Here are some popular options:
- CFR
- FernFlower - And forks from the Minecraft modding community (ForgeFlower, Quilt)
- JADX
- Krakatau
- JD
- Procyon
If you're looking for a decompiler graphical user interface instead of a command line tool, JD and JADX come with independent applications. CFR, FernFlower, and Procyon are bundled in Recaf.
It is worth noting that some decompilers handle certain situations better than others. You can find a good paper going into detail on this in "The Strengths and Behavioral Quirks of Java Bytecode Decompilers" - DOI:10.1109/scam.2019.00019.
No.
It is true that compared to other languages Java decompilation is very accurate when its straight from javac
's output. But that's where it ends. While the results may be very promising in normal code once you introduce obfuscation things can get messy very fast. Not all decompilers are as lenient as others. Some may try their best when encountering obfuscated code and give you something (albeit probably misleading in some capacity) while others may just outright refuse and print nothing.
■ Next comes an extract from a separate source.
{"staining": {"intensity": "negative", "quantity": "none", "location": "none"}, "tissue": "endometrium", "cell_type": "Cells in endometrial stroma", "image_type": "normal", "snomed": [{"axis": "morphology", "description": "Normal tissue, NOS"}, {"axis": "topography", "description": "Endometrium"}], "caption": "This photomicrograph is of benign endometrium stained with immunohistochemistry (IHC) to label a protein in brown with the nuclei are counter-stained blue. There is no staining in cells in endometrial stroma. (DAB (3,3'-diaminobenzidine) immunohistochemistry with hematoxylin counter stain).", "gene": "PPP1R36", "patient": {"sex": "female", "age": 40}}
Misleading decompilation can be the result of a bug in the decompiler software, lack of support for a new language feature, or in the worst case the inability to represent a bytecode-level concept as source code. There are some things that are valid in Java bytecode that do not have any equivalent representation in source code. In these cases the best thing a decompiler can do is warn you that it tried it's best but the output is still wrong.
You will want to be able to read JVM bytecode in cases where the decompiler cannot output useful results. This may sound scary but it really isn't. The Java class file spec can be read in under an hour (Especially skimming over redundant information). Its a simple format and the instruction set is very small compared to something like x86. A few items may seem a bit scary at first but if you try compiling your own Java source code and comparing it against the resulting bytecode it should help you out if the wording of the specification is confusing.
If you are lucky the obfuscation can be dealt with by existing tools. But these tools may not always be up-to-date and in other cases you may encounter a new obfuscation technique not supported by these tools. This is where understanding bytecode is paramount. If you wish to clear up custom obfuscation you will need to be able to write your own transformers for their patterns. The good news is you don't have to start from scratch, you can fork an open-source tool like java-deobfuscator or threadtear and use one of their existing transformers as a base. Plus then you don't have to write any UI since it comes provided with the project.
- Anatomy of a Java Decompiler - Authors of CFR and Procyon, Lee Benfield and Mike Strobel talk about the anatomy of a decompiler in much greater detail than done here.
- SkidSuite - A collection of tools and articles pertaining to JVM reverse engineering. Contains dozens of obfuscated samples to look at as well.
- "Covert Java: Techniques for Decompiling, Patching, and Reverse Engineering" - An older book from 2004 meaning the referenced tools are outdated, but many of the concepts are still very relevant today.